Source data
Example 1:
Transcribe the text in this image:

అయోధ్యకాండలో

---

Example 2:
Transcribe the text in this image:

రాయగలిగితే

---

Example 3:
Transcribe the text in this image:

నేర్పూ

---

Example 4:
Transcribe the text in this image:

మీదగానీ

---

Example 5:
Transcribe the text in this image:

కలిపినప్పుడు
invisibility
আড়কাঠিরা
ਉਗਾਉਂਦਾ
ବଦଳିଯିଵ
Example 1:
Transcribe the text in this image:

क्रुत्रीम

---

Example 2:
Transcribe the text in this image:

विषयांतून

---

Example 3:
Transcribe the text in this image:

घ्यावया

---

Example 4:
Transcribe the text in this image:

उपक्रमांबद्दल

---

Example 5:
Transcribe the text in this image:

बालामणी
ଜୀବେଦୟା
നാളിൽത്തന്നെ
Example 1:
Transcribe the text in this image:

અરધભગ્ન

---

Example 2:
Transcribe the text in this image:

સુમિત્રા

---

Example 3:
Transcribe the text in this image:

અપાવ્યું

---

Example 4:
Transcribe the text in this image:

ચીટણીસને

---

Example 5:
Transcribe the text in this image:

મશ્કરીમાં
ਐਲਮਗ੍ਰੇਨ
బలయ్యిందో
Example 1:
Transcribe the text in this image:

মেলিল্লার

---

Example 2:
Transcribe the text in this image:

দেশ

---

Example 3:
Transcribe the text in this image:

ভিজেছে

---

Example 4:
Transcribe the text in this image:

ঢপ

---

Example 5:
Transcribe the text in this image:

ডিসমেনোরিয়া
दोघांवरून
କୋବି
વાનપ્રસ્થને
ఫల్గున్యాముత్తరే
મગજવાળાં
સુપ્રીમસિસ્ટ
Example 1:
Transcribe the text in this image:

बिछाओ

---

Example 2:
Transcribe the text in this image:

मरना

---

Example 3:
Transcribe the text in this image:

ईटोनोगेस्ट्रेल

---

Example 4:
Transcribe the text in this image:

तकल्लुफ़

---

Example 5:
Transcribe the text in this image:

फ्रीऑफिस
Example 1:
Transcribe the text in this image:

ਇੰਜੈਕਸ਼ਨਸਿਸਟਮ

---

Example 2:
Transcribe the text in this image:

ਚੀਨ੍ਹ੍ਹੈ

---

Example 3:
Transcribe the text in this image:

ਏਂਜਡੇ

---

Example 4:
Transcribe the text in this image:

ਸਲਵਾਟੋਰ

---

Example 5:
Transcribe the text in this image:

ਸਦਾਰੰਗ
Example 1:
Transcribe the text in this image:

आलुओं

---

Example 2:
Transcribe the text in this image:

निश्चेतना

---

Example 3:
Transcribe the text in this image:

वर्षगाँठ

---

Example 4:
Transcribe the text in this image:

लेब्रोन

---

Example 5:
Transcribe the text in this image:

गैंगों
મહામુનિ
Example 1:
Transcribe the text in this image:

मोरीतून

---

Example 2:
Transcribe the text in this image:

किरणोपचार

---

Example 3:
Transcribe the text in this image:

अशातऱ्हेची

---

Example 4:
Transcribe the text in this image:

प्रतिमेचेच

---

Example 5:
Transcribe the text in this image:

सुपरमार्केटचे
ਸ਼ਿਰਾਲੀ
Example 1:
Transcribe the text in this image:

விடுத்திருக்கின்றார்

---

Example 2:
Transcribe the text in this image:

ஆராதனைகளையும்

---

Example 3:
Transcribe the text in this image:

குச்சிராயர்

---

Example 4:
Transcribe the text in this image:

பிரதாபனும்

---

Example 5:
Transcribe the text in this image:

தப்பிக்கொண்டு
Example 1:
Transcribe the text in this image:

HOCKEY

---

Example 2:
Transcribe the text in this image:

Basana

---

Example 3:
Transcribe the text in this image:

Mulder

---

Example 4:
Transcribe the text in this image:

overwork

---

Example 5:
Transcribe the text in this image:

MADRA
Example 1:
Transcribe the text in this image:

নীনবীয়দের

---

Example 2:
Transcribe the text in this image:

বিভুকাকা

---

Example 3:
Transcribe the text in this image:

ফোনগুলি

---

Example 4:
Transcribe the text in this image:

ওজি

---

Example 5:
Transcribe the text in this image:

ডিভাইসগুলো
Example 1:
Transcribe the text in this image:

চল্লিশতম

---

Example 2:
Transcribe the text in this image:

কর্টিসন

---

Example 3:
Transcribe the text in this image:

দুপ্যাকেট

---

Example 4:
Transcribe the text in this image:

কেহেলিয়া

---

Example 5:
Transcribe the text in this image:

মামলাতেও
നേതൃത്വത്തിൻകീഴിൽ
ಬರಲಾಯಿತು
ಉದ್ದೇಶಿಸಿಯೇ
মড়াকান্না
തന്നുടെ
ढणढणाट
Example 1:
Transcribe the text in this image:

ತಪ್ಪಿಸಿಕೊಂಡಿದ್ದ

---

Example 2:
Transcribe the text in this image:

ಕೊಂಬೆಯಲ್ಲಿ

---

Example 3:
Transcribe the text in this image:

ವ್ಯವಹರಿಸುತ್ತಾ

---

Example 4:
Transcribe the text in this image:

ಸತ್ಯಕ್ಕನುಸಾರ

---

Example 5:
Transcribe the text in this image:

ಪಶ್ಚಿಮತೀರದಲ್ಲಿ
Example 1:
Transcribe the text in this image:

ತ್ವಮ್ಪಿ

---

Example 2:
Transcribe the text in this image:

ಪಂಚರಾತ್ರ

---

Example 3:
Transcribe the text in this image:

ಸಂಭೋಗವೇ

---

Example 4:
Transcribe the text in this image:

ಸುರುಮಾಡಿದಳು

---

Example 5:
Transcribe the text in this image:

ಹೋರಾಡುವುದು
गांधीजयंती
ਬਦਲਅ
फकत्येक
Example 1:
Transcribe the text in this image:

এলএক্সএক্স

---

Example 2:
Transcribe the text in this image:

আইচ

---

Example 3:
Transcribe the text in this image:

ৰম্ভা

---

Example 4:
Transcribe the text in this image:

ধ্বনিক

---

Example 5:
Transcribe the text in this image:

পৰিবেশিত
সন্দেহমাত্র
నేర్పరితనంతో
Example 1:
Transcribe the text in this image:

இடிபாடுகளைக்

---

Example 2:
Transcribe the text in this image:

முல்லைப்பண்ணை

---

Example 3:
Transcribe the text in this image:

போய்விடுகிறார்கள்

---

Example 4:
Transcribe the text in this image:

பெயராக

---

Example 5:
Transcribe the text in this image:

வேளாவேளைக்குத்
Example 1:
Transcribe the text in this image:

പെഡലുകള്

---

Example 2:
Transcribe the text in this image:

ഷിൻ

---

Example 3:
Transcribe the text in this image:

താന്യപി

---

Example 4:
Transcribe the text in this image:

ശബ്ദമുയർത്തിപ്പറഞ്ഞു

== WHAT THE EXERCISE ASKS ==
Return every record above exactly, line by line.

== TASK RESULT ==
Example 1:
Transcribe the text in this image:

అయోధ్యకాండలో

---

Example 2:
Transcribe the text in this image:

రాయగలిగితే

---

Example 3:
Transcribe the text in this image:

నేర్పూ

---

Example 4:
Transcribe the text in this image:

మీదగానీ

---

Example 5:
Transcribe the text in this image:

కలిపినప్పుడు
invisibility
আড়কাঠিরা
ਉਗਾਉਂਦਾ
ବଦଳିଯିଵ
Example 1:
Transcribe the text in this image:

क्रुत्रीम

---

Example 2:
Transcribe the text in this image:

विषयांतून

---

Example 3:
Transcribe the text in this image:

घ्यावया

---

Example 4:
Transcribe the text in this image:

उपक्रमांबद्दल

---

Example 5:
Transcribe the text in this image:

बालामणी
ଜୀବେଦୟା
നാളിൽത്തന്നെ
Example 1:
Transcribe the text in this image:

અરધભગ્ન

---

Example 2:
Transcribe the text in this image:

સુમિત્રા

---

Example 3:
Transcribe the text in this image:

અપાવ્યું

---

Example 4:
Transcribe the text in this image:

ચીટણીસને

---

Example 5:
Transcribe the text in this image:

મશ્કરીમાં
ਐਲਮਗ੍ਰੇਨ
బలయ్యిందో
Example 1:
Transcribe the text in this image:

মেলিল্লার

---

Example 2:
Transcribe the text in this image:

দেশ

---

Example 3:
Transcribe the text in this image:

ভিজেছে

---

Example 4:
Transcribe the text in this image:

ঢপ

---

Example 5:
Transcribe the text in this image:

ডিসমেনোরিয়া
दोघांवरून
କୋବି
વાનપ્રસ્થને
ఫల్గున్యాముత్తరే
મગજવાળાં
સુપ્રીમસિસ્ટ
Example 1:
Transcribe the text in this image:

बिछाओ

---

Example 2:
Transcribe the text in this image:

मरना

---

Example 3:
Transcribe the text in this image:

ईटोनोगेस्ट्रेल

---

Example 4:
Transcribe the text in this image:

तकल्लुफ़

---

Example 5:
Transcribe the text in this image:

फ्रीऑफिस
Example 1:
Transcribe the text in this image:

ਇੰਜੈਕਸ਼ਨਸਿਸਟਮ

---

Example 2:
Transcribe the text in this image:

ਚੀਨ੍ਹ੍ਹੈ

---

Example 3:
Transcribe the text in this image:

ਏਂਜਡੇ

---

Example 4:
Transcribe the text in this image:

ਸਲਵਾਟੋਰ

---

Example 5:
Transcribe the text in this image:

ਸਦਾਰੰਗ
Example 1:
Transcribe the text in this image:

आलुओं

---

Example 2:
Transcribe the text in this image:

निश्चेतना

---

Example 3:
Transcribe the text in this image:

वर्षगाँठ

---

Example 4:
Transcribe the text in this image:

लेब्रोन

---

Example 5:
Transcribe the text in this image:

गैंगों
મહામુનિ
Example 1:
Transcribe the text in this image:

मोरीतून

---

Example 2:
Transcribe the text in this image:

किरणोपचार

---

Example 3:
Transcribe the text in this image:

अशातऱ्हेची

---

Example 4:
Transcribe the text in this image:

प्रतिमेचेच

---

Example 5:
Transcribe the text in this image:

सुपरमार्केटचे
ਸ਼ਿਰਾਲੀ
Example 1:
Transcribe the text in this image:

விடுத்திருக்கின்றார்

---

Example 2:
Transcribe the text in this image:

ஆராதனைகளையும்

---

Example 3:
Transcribe the text in this image:

குச்சிராயர்

---

Example 4:
Transcribe the text in this image:

பிரதாபனும்

---

Example 5:
Transcribe the text in this image:

தப்பிக்கொண்டு
Example 1:
Transcribe the text in this image:

HOCKEY

---

Example 2:
Transcribe the text in this image:

Basana

---

Example 3:
Transcribe the text in this image:

Mulder

---

Example 4:
Transcribe the text in this image:

overwork

---

Example 5:
Transcribe the text in this image:

MADRA
Example 1:
Transcribe the text in this image:

নীনবীয়দের

---

Example 2:
Transcribe the text in this image:

বিভুকাকা

---

Example 3:
Transcribe the text in this image:

ফোনগুলি

---

Example 4:
Transcribe the text in this image:

ওজি

---

Example 5:
Transcribe the text in this image:

ডিভাইসগুলো
Example 1:
Transcribe the text in this image:

চল্লিশতম

---

Example 2:
Transcribe the text in this image:

কর্টিসন

---

Example 3:
Transcribe the text in this image:

দুপ্যাকেট

---

Example 4:
Transcribe the text in this image:

কেহেলিয়া

---

Example 5:
Transcribe the text in this image:

মামলাতেও
നേതൃത്വത്തിൻകീഴിൽ
ಬರಲಾಯಿತು
ಉದ್ದೇಶಿಸಿಯೇ
মড়াকান্না
തന്നുടെ
ढणढणाट
Example 1:
Transcribe the text in this image:

ತಪ್ಪಿಸಿಕೊಂಡಿದ್ದ

---

Example 2:
Transcribe the text in this image:

ಕೊಂಬೆಯಲ್ಲಿ

---

Example 3:
Transcribe the text in this image:

ವ್ಯವಹರಿಸುತ್ತಾ

---

Example 4:
Transcribe the text in this image:

ಸತ್ಯಕ್ಕನುಸಾರ

---

Example 5:
Transcribe the text in this image:

ಪಶ್ಚಿಮತೀರದಲ್ಲಿ
Example 1:
Transcribe the text in this image:

ತ್ವಮ್ಪಿ

---

Example 2:
Transcribe the text in this image:

ಪಂಚರಾತ್ರ

---

Example 3:
Transcribe the text in this image:

ಸಂಭೋಗವೇ

---

Example 4:
Transcribe the text in this image:

ಸುರುಮಾಡಿದಳು

---

Example 5:
Transcribe the text in this image:

ಹೋರಾಡುವುದು
गांधीजयंती
ਬਦਲਅ
फकत्येक
Example 1:
Transcribe the text in this image:

এলএক্সএক্স

---

Example 2:
Transcribe the text in this image:

আইচ

---

Example 3:
Transcribe the text in this image:

ৰম্ভা

---

Example 4:
Transcribe the text in this image:

ধ্বনিক

---

Example 5:
Transcribe the text in this image:

পৰিবেশিত
সন্দেহমাত্র
నేర్పరితనంతో
Example 1:
Transcribe the text in this image:

இடிபாடுகளைக்

---

Example 2:
Transcribe the text in this image:

முல்லைப்பண்ணை

---

Example 3:
Transcribe the text in this image:

போய்விடுகிறார்கள்

---

Example 4:
Transcribe the text in this image:

பெயராக

---

Example 5:
Transcribe the text in this image:

வேளாவேளைக்குத்
Example 1:
Transcribe the text in this image:

പെഡലുകള്

---

Example 2:
Transcribe the text in this image:

ഷിൻ

---

Example 3:
Transcribe the text in this image:

താന്യപി

---

Example 4:
Transcribe the text in this image:

ശബ്ദമുയർത്തിപ്പറഞ്ഞു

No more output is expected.